What to do if you love white carbs, but still want your food to look interesting? Bread-lovers have rustic multigrain baguettes to scatter across their flour-smudged blue linen tablecloths… but what about rice-lovers?
Enter mixed rice. It’s a lot quicker than homemade sourdough and much more colourful.
Mixed rice starts with white rice and simply incorporates other variously-coloured ingredients and seasonings. Beans, grains and vegetable bits are all acceptable. Not only does this look fancy, it also adds a lot of the fibre and nutrients that white rice sadly lacks.
In Japanese cooking, there are two ways of making mixed rice. The first, takikomi-gohan (炊き込みご飯), translates to something like ‘steamed-all-together rice’. The second, maze-gohan 混ぜご飯, translates literally to ‘mixed rice’, in which everything is added to the rice after it’s cooked. What I’m about to offer is a maze-gohan with black-and-yellow grilled sweetcorn.
rice and beans, yes, but sweetcorn?
Admittedly, corn isn’t something I’ve always associated with Japanese food. Although it sometimes appears bobbing around in ramen, I always thought of that as a sort of aberration. Later, thanks to the internet, I discovered that ramen topped with corn and butter is actually a speciality of Hokkaido.
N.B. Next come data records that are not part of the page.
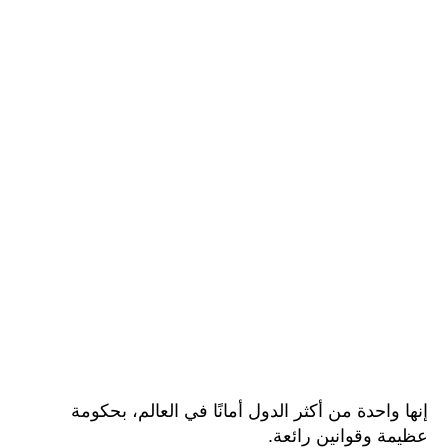
إنها واحدة من أكثر الدول أمانًا في العالم، بحكومة
عظيمة وقوانين رائعة.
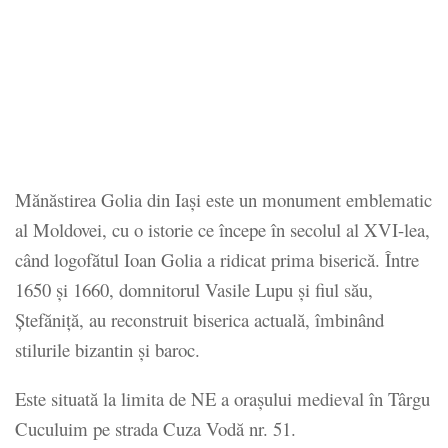
Mănăstirea Golia din Iași este un monument emblematic
al Moldovei, cu o istorie ce începe în secolul al XVI-lea,
când logofătul Ioan Golia a ridicat prima biserică. Între
1650 și 1660, domnitorul Vasile Lupu și fiul său,
Ștefăniță, au reconstruit biserica actuală, îmbinând
stilurile bizantin și baroc.
Este situată la limita de NE a orașului medieval în Târgu
Cuculuim pe strada Cuza Vodă nr. 51.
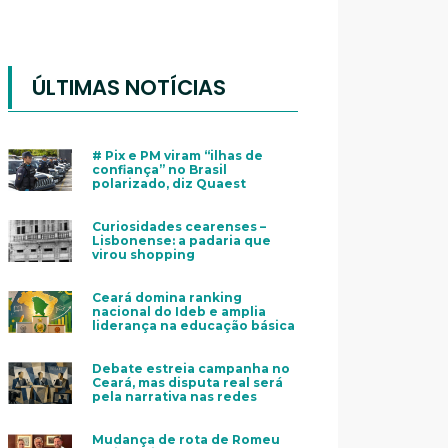
ÚLTIMAS NOTÍCIAS
# Pix e PM viram “ilhas de
confiança” no Brasil
polarizado, diz Quaest
Curiosidades cearenses –
Lisbonense: a padaria que
virou shopping
Ceará domina ranking
nacional do Ideb e amplia
liderança na educação básica
Debate estreia campanha no
Ceará, mas disputa real será
pela narrativa nas redes
Mudança de rota de Romeu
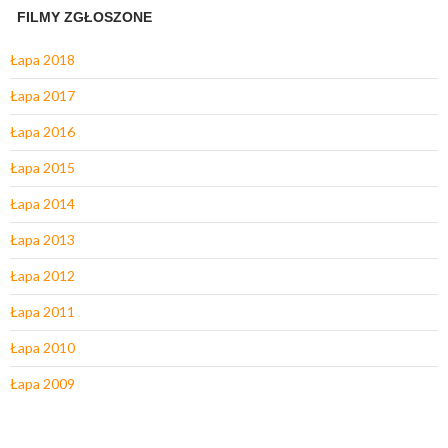
FILMY ZGŁOSZONE
Łapa 2018
Łapa 2017
Łapa 2016
Łapa 2015
Łapa 2014
Łapa 2013
Łapa 2012
Łapa 2011
Łapa 2010
Łapa 2009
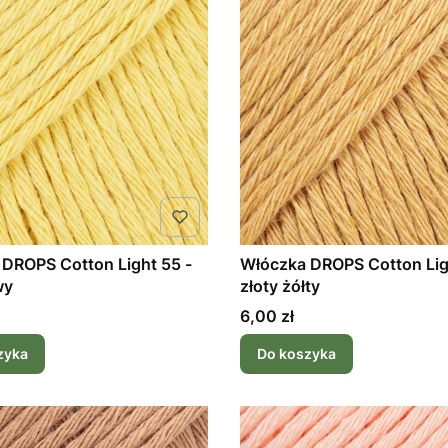
DROPS Cotton Light 55 -
Włóczka DROPS Cotton Lig
wy
złoty żółty
Cena
6,00 zł
zyka
Do koszyka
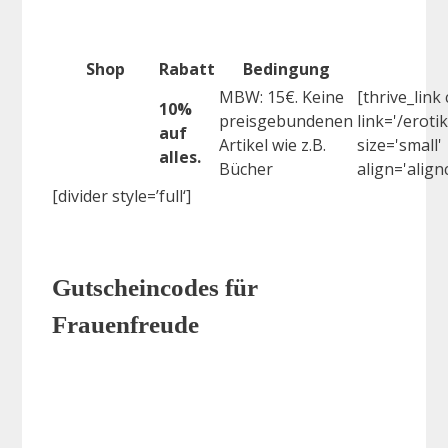
Shop
Rabatt
Bedingung
MBW: 15€. Keine
[thrive_link
10%
preisgebundenen
link='/eroti
auf
Artikel wie z.B.
size='small'
alles.
Bücher
align='align
[divider style=’full‘]
Gutscheincodes für
Frauenfreude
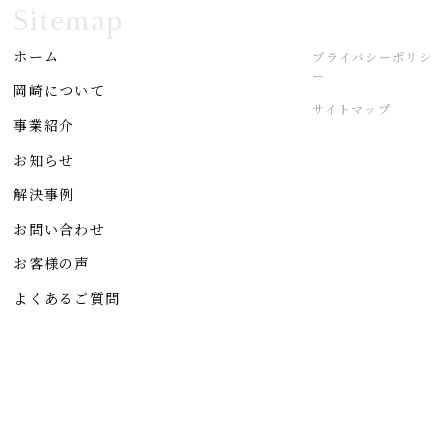
Sitemap
ホーム
プライバシーポリシ
ー
岡崎について
サイトマップ
事業紹介
お知らせ
解決事例
お問い合わせ
お客様の声
よくあるご質問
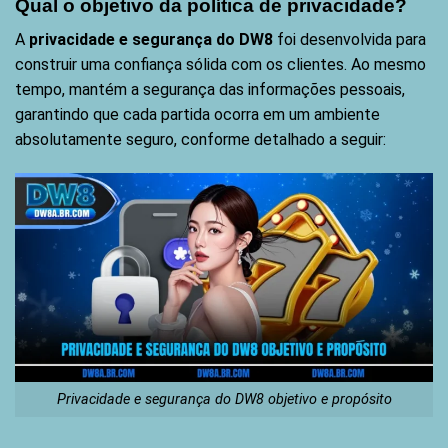
Qual o objetivo da política de privacidade?
A
privacidade e segurança do DW8
foi desenvolvida para
construir uma confiança sólida com os clientes. Ao mesmo
tempo, mantém a segurança das informações pessoais,
garantindo que cada partida ocorra em um ambiente
absolutamente seguro, conforme detalhado a seguir:
Privacidade e segurança do DW8 objetivo e propósito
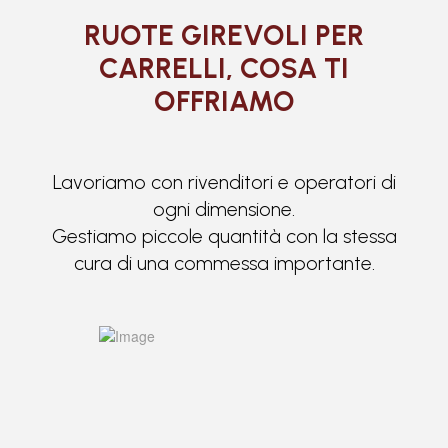
RUOTE GIREVOLI PER
CARRELLI, COSA TI
OFFRIAMO
Lavoriamo con rivenditori e operatori di
ogni dimensione.
Gestiamo piccole quantità con la stessa
cura di una commessa importante.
Japan’s snowy northern island produces plenty of both – along with soy beans, wheat, potatoes, beef, and of course seafood.
In recognition of the fact that I have much to learn about Japan’s regions, I’m half-dedicating this recipe to Hokkaido. Hopefully I’ll be able to visit one day. UPDATE: I did, and have been dreaming about it since!
before we start…
Please follow this link if you’re new to cooking Japanese rice.
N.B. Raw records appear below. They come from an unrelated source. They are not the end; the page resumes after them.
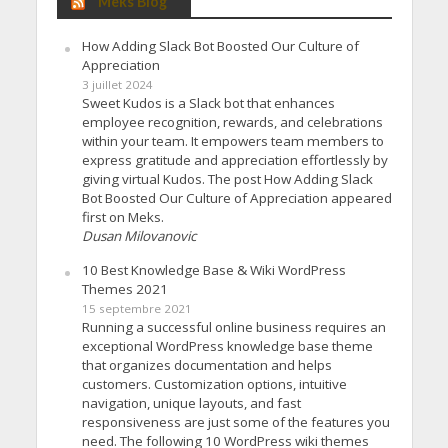
Meks Blog
How Adding Slack Bot Boosted Our Culture of
Appreciation
3 juillet 2024
Sweet Kudos is a Slack bot that enhances
employee recognition, rewards, and celebrations
within your team. It empowers team members to
express gratitude and appreciation effortlessly by
giving virtual Kudos. The post How Adding Slack
Bot Boosted Our Culture of Appreciation appeared
first on Meks.
Dusan Milovanovic
10 Best Knowledge Base & Wiki WordPress
Themes 2021
15 septembre 2021
Running a successful online business requires an
exceptional WordPress knowledge base theme
that organizes documentation and helps
customers. Customization options, intuitive
navigation, unique layouts, and fast
responsiveness are just some of the features you
need. The following 10 WordPress wiki themes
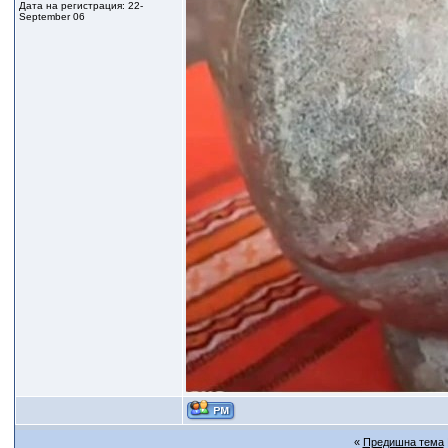
Дата на регистрация: 22-
September 06
«
Предишна тема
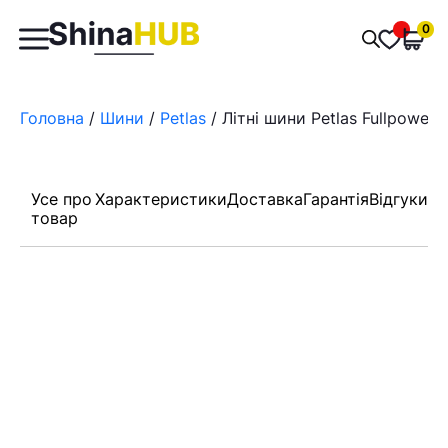
Пошук
0
Обран
товарів
Головна
/
Шини
/
Petlas
/ Літні шини Petlas Fullpower
Усе про
Характеристики
Доставка
Гарантія
Відгуки
товар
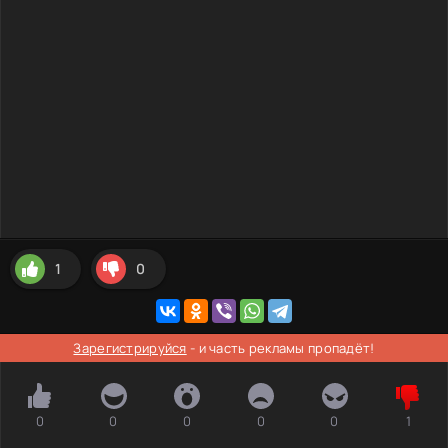
1
0
Зарегистрируйся
- и часть рекламы пропадёт!
0
0
0
0
0
1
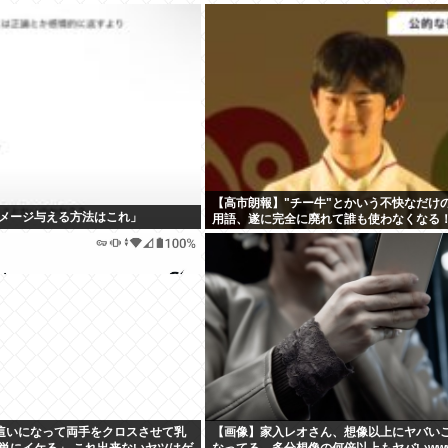
【高市朗報】"チー牛"とかいう不快なだけ
メージ与える方法はこれ」
用語、遂に完全に廃れて誰も使わなくなる！
這いになって両手をクロスさせて乳
【画像】家入レオさん、想像以上にヤバい
単にイケる」 これ出来ないヤツはゲ
なってる…多分想像の何倍以上もヤバいww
the recipe: corn maze-gohan
Simple but luxurious mixed rice with corn, soy sauce and butter.
ingredients
- 300 g Japanese rice
- 2 cobs corn
- 50 g butter
- 2 tbsp soy sauce
method
- Wash the rice and prepare to cook (either using a rice cooker or according to the instructions linked to above). Set your grill to a medium heat.
- Melt the butter and combine with the soy sauce. Roll the corn cobs in the mixture and place under the grill. Reserve the spare mixture.
- Rotate the corn every so often until cooked. Allow to blacken in places. When done, remove from the grill and allow to cool.
- Take one of the cooled cobs and, using a sturdy knife, cut a disc 3-4 kernels wide for each serving. Cut each disc into two semicircles.
- Remove the rest of the kernels from the cobs. When the rice is ready, mix in the corn and the remaining butter and soy sauce.
- Serve bowls of mixed rice as usual, standing two semicircles of corn on top of each in a V formation. (These can be eaten easily using chopsticks.)